No one ever thought compliance was going to be easy with the challenges of cost, the administration of new product lines, as well as some technical issues concerning testing. Tin whiskering, as we know, is one such major technology challenge caused by the reduction of lead in solder. Happily, it now looks like some of the causal factors of this have been identified and dealt with to some extent.
So far so good, all except for one thing—the RoHS legislative demands do not stop in Europe. China and Japan are making even greater stipulations in this area than Europe. Whereas we in Europe are looking for reductions in hazardous substances, these two countries are looking for total elimination… EoHS, if you like.
China is implementing its own version of RoHS, calling it the Regulation for Pollution Control of Electronic Products. Although this legislation is not complete, it may be affecting companies—both in China as well as those selling into the country— by July 1, 2006. That happens to be the same day that RoHS kicks in.

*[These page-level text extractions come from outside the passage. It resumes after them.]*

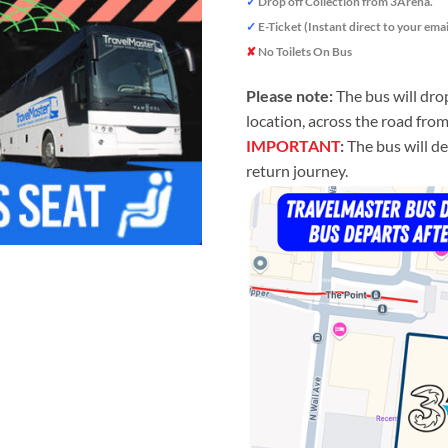
✓
Drop off Collection from 3Arena.
✓
E-Ticket (Instant direct to your emai
✘
No Toilets On Bus
Please note:
The bus will dro
location, across the road fro
IMPORTANT
:
The bus will de
return journey.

In Japan, the situation is slightly different. Despite the fact the government has yet to issue regulations regarding the use of hazardous substances, the Japan Electronics and Information Technology Association is promoting the elimination of lead used in electronic products. The group offers a roadmap for lead-free manufacturing, as well as guidelines on how to mark lead-free components.
And it doesn’t stop there. Taiwan, Korea, Canada, and Australia are initiating their own versions of RoHS, too.
Environmentally, this is all good stuff, despite some of the sulking emanating from certain electronics companies. As for electronics designers and RoHS, well, what would life be without some tricky technical rapids to shoot?